Much of the rest of the book covers a variety of topics demonstrating the importance of IT and software, and how having them exhibit problems can affect millions of people, up to and including posing a danger to their lives. Well, yes, but that's not exactly fresh insight. Someone who has never worked with IT/software topics may find this interesting and illuminating, but not industry insiders.
Reading was somewhat hard work, since there's no common strand along which the content is organized. Each chapter is more or less unconnected to the others, only the very last one tries to tie it all together. Kind of annoying is the author's habit of breaking down each subject into 3 bullet point, and then each of those in turn into 3 more points - it feels like a series of presentation slides, with too little explanation for each bullet.
(Disclosure: I received a copy of this book from the publisher in exchange for writing this review on behalf of CodeRanch.)
Glitch is an interesting book, but to be honest I didn't really enjoy it. The author is certainly an expert in the field and provides plenty of useful information, but at times I found it difficult to distinguish the stories from the proven content from the opinion.

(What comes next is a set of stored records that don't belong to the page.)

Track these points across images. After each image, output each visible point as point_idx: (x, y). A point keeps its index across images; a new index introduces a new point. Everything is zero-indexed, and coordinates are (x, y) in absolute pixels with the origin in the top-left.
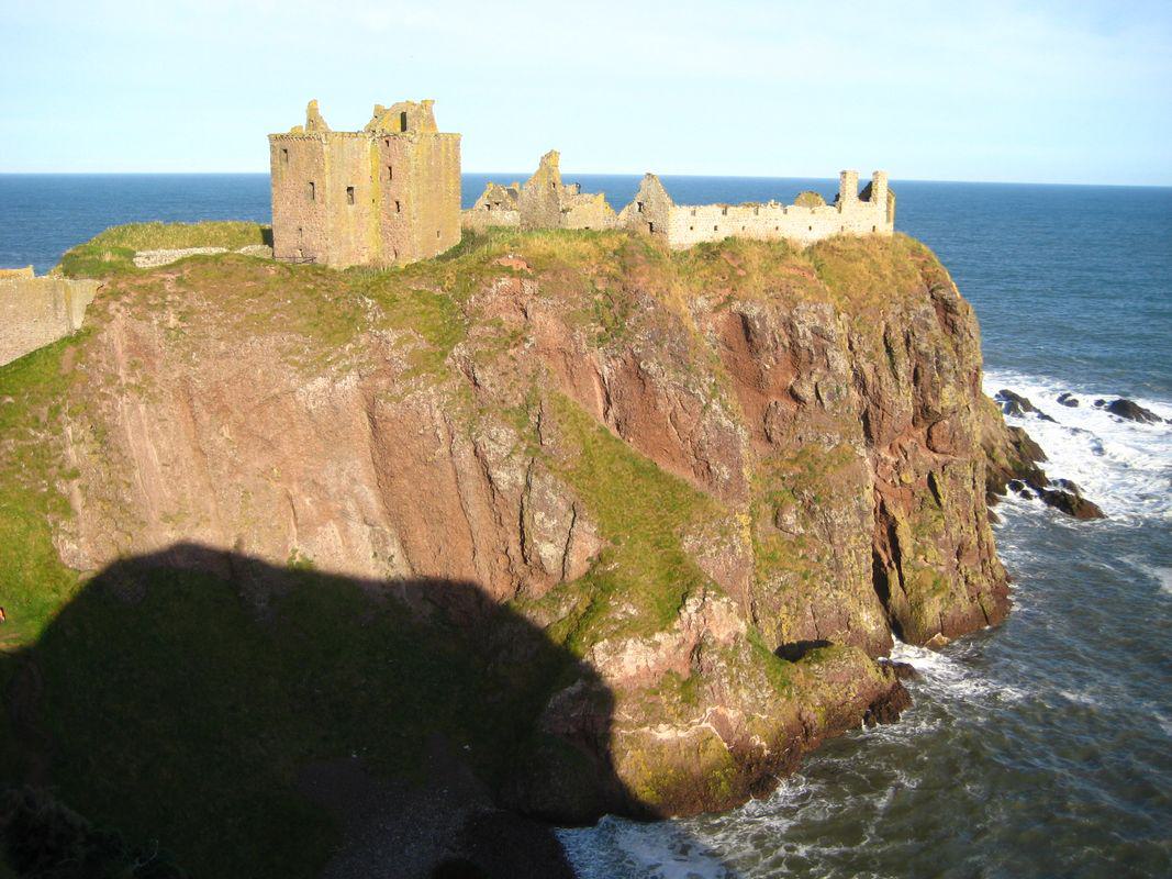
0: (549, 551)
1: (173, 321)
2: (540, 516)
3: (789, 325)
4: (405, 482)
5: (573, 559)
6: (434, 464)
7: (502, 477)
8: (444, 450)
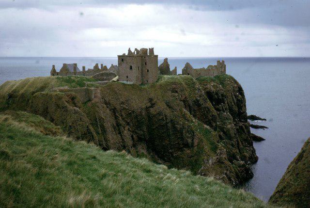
0: (190, 141)
3: (217, 94)
7: (178, 126)
8: (164, 122)
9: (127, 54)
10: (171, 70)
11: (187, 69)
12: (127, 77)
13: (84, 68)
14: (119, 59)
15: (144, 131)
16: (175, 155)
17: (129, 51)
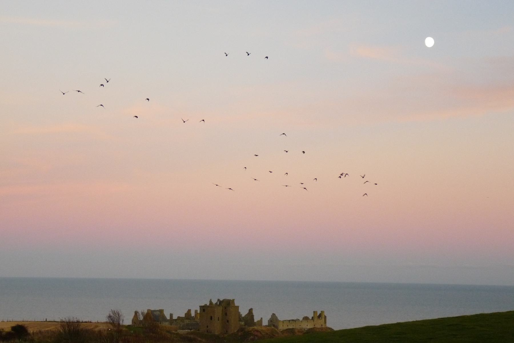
9: (208, 304)
10: (255, 321)
11: (274, 320)
12: (207, 327)
13: (171, 315)
17: (211, 302)
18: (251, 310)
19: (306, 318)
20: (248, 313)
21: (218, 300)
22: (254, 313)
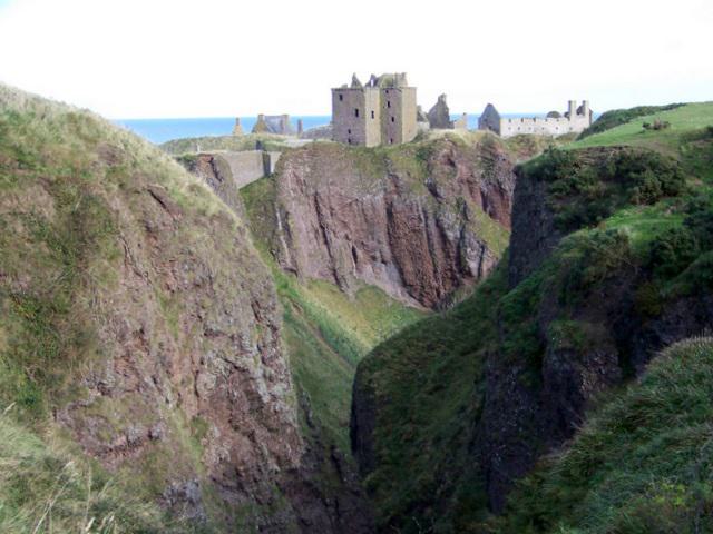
0: (473, 265)
1: (308, 170)
2: (469, 250)
4: (404, 241)
5: (485, 268)
6: (419, 231)
7: (451, 235)
8: (423, 225)
9: (349, 86)
14: (334, 95)
15: (379, 242)
16: (442, 292)
17: (355, 81)
18: (441, 102)
19: (554, 115)
20: (437, 105)
21: (373, 77)
22: (449, 103)
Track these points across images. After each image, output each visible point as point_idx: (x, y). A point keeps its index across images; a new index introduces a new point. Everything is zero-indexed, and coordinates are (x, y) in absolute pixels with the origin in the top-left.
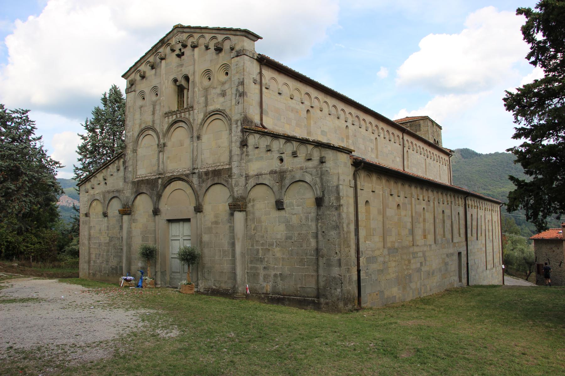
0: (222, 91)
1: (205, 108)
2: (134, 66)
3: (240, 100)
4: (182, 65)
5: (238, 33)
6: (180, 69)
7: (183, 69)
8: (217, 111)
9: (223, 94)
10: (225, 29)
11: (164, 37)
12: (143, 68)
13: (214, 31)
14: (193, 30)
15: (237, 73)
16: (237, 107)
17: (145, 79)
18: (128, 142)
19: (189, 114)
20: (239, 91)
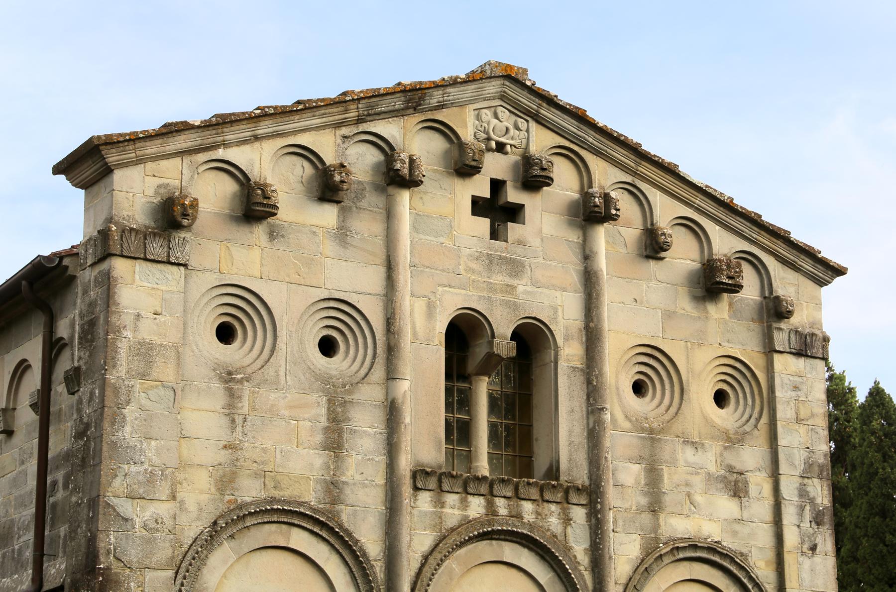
0: (731, 469)
1: (646, 518)
2: (207, 126)
3: (819, 540)
4: (515, 267)
5: (807, 265)
6: (500, 278)
7: (522, 286)
8: (711, 550)
9: (737, 488)
10: (754, 221)
11: (436, 86)
12: (261, 160)
13: (699, 201)
14: (591, 138)
15: (798, 420)
16: (807, 563)
17: (260, 231)
18: (133, 554)
19: (567, 521)
20: (812, 501)
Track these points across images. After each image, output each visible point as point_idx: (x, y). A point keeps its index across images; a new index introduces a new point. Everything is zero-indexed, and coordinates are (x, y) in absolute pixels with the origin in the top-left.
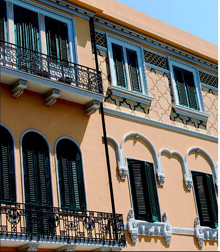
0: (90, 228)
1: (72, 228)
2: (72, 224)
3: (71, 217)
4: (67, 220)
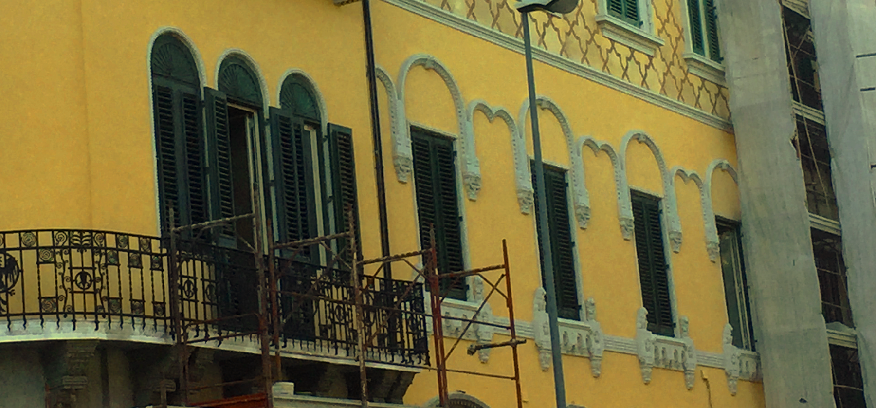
3: (82, 253)
4: (67, 265)
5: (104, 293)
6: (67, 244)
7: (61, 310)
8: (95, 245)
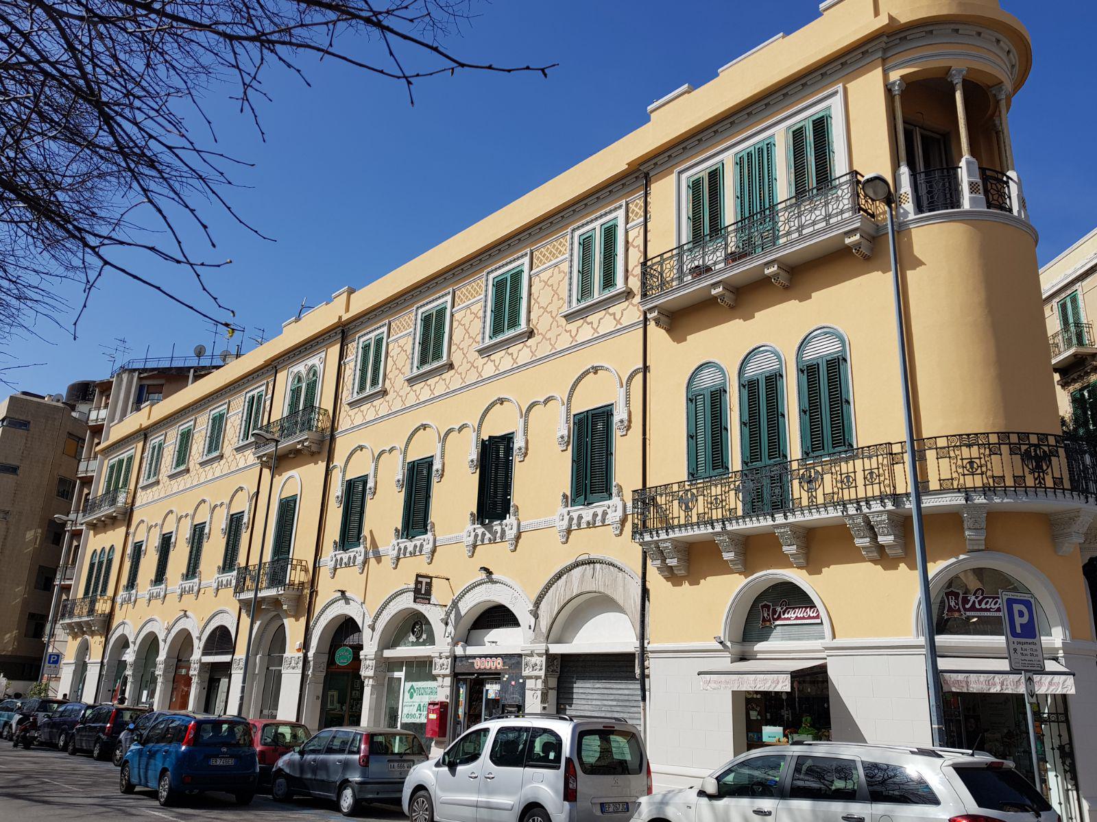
0: (1038, 468)
2: (971, 463)
4: (959, 457)
5: (989, 473)
6: (958, 444)
8: (980, 442)
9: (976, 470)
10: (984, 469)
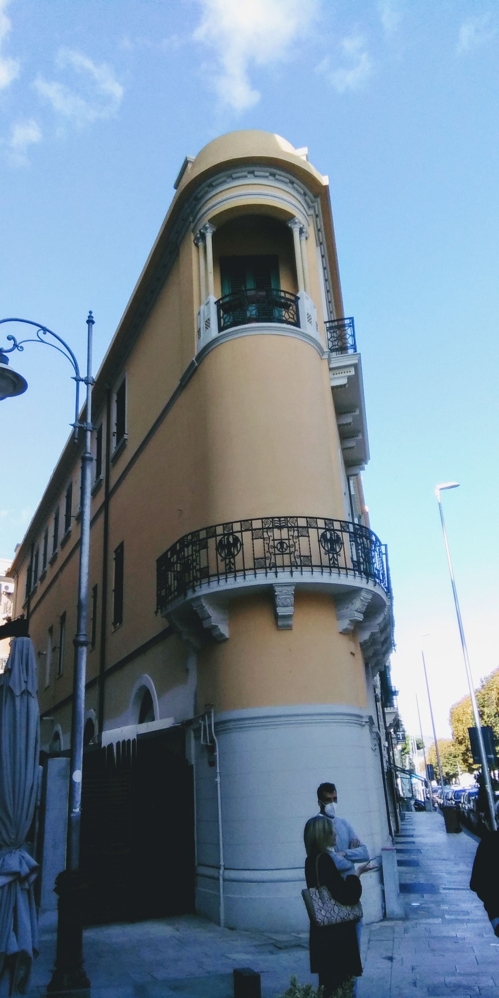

Each chapter has a topic and conclusion but the coverage feels anecdotal and often a bit light, padded by the included stories. Maybe I was a little sensitive while reading it, but the book is fairly short to begin with and while the stories, figures and tables are important to the text it means there is much less content than the 208 official pages. To me it felt more like a collection of articles or presentations than a book.
The topics are wide ranging and touch many aspects of IT in business and the value of this book is in this breadth. The coverage can be used as a check list or refresher for your own IT reviews or provide suggestions on areas to focus in your own organisation, but you could possibly distil this into a one or two page list and move on.
In the end I just wasn't convinced that the book was worthwhile. It was light, padded and occasionally disjointed. Many of the stories weren't software related and I couldn't see how they served the book. It will look nice on the bookshelf but it didn't deliver the experience I was hoping for.
Disclosure: I received a copy of this book from the publisher in exchange for writing this review on behalf of CodeRanch.